Dog Days is an American film directed by Sidney Lumet from 1975. It is about a failed bank robbery and is based on a true story.

action

The film begins with various street scenes from New York on a very hot summer day. Shortly before closing time, three men enter a New York bank in Brooklyn and draw their guns, but lose control of the situation at the beginning of the attack. Armed with an M14 rifle , the leader, Sonny Wortzig, instructs an accomplice to use his revolver to keep the bank’s frightened security guard in check. The accomplice is completely overwhelmed by the situation and decides - with Sonny's consent - to leave the bank. Sonny has to run after him to get the car keys. When Sonny finally has the safe cleared out by a bank employee, there are only 1,100 dollars . Meanwhile, his other accomplice, Sal, keeps the bank tellers in check. When Sonny burns the list with the IDs of the checks and bills, the smoke caught the attention of a man in the building opposite.
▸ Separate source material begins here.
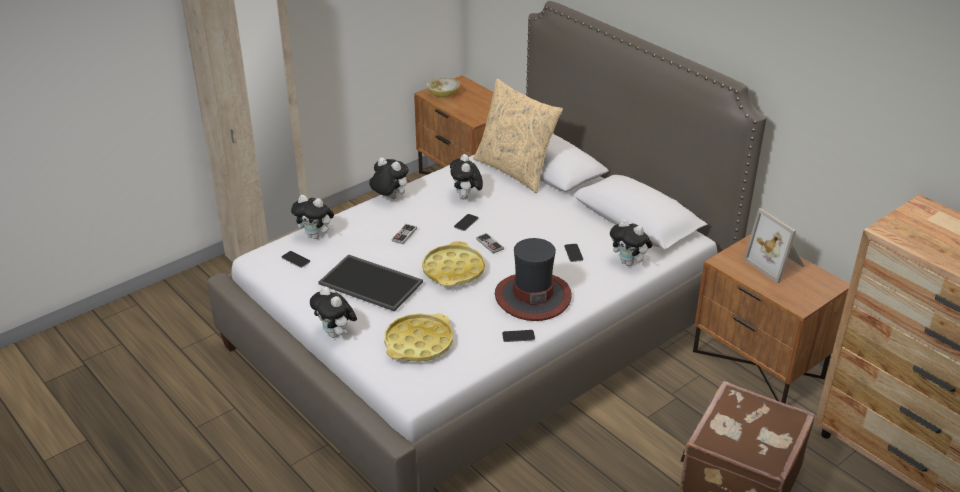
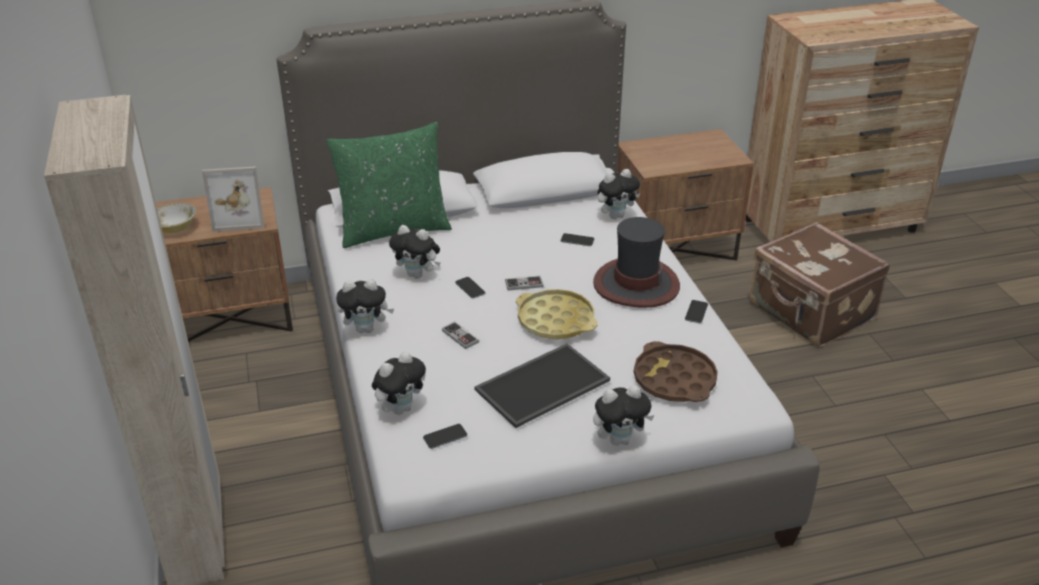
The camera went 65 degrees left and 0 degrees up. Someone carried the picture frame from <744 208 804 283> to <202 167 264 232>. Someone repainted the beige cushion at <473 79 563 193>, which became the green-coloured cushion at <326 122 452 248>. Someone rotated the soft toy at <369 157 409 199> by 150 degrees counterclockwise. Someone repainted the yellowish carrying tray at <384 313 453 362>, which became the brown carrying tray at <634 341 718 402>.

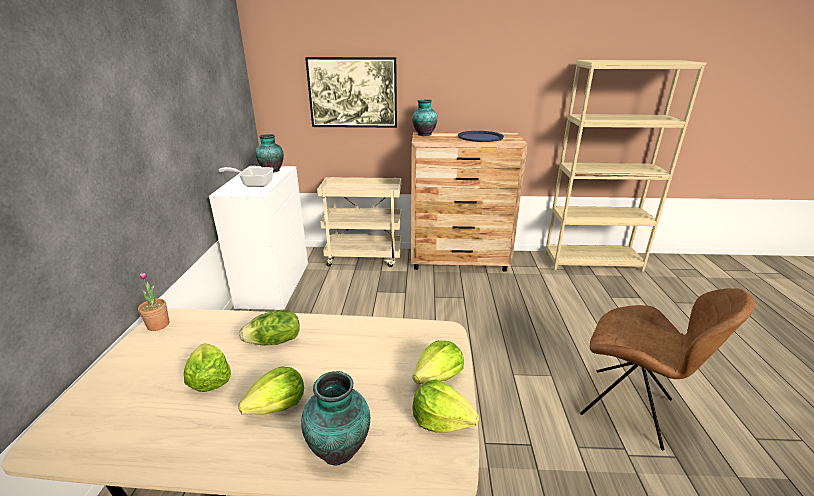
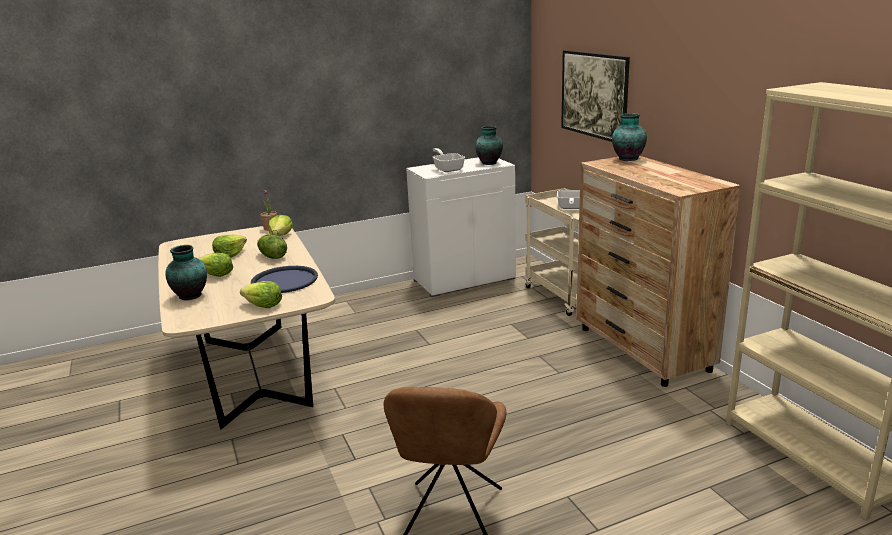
The camera went 65 degrees right and 5 degrees down. Someone carried the blue-coloured carrying tray from <458 131 504 142> to <251 266 318 293>. Someone carried the head of lettuce from <413 379 479 433> to <269 215 293 236>. Someone put down the pan at <557 190 580 209>.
The arriving police cordoned off the street in front of the bank. Onlookers and television join them. Sonny and his accomplice Sal take the bank employees hostage, but release an asthma sufferer and demand a helicopter and plane to get out of the country. Despite everything, the relationship between the hostage takers and their hostages is relaxed. They all share the same fate, locked in a bank in tropical temperatures.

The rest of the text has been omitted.